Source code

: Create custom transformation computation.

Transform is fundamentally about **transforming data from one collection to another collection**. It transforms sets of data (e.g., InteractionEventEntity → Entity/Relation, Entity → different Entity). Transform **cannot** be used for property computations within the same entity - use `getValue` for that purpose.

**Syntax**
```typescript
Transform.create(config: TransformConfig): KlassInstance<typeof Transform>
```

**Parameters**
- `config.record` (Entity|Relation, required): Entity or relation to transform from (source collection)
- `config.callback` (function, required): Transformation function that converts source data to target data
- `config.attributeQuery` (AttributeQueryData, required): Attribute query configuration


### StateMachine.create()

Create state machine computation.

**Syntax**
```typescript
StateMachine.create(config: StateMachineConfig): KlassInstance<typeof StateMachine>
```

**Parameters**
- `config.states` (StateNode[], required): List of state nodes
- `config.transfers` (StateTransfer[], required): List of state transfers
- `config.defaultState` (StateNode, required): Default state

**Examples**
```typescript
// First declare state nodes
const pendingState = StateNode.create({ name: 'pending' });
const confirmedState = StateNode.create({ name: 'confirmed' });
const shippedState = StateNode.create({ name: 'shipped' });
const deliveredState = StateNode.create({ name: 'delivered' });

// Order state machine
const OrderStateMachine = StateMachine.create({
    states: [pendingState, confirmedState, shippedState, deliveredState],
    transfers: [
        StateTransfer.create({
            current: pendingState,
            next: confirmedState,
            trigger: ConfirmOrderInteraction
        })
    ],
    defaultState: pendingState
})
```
■ ■ ■ ■ ■
# About this exercise
Read the entries and select each line where the word "const" is found.

# Output below
const pendingState = StateNode.create({ name: 'pending' });
const confirmedState = StateNode.create({ name: 'confirmed' });
const shippedState = StateNode.create({ name: 'shipped' });
const deliveredState = StateNode.create({ name: 'delivered' });
const OrderStateMachine = StateMachine.create({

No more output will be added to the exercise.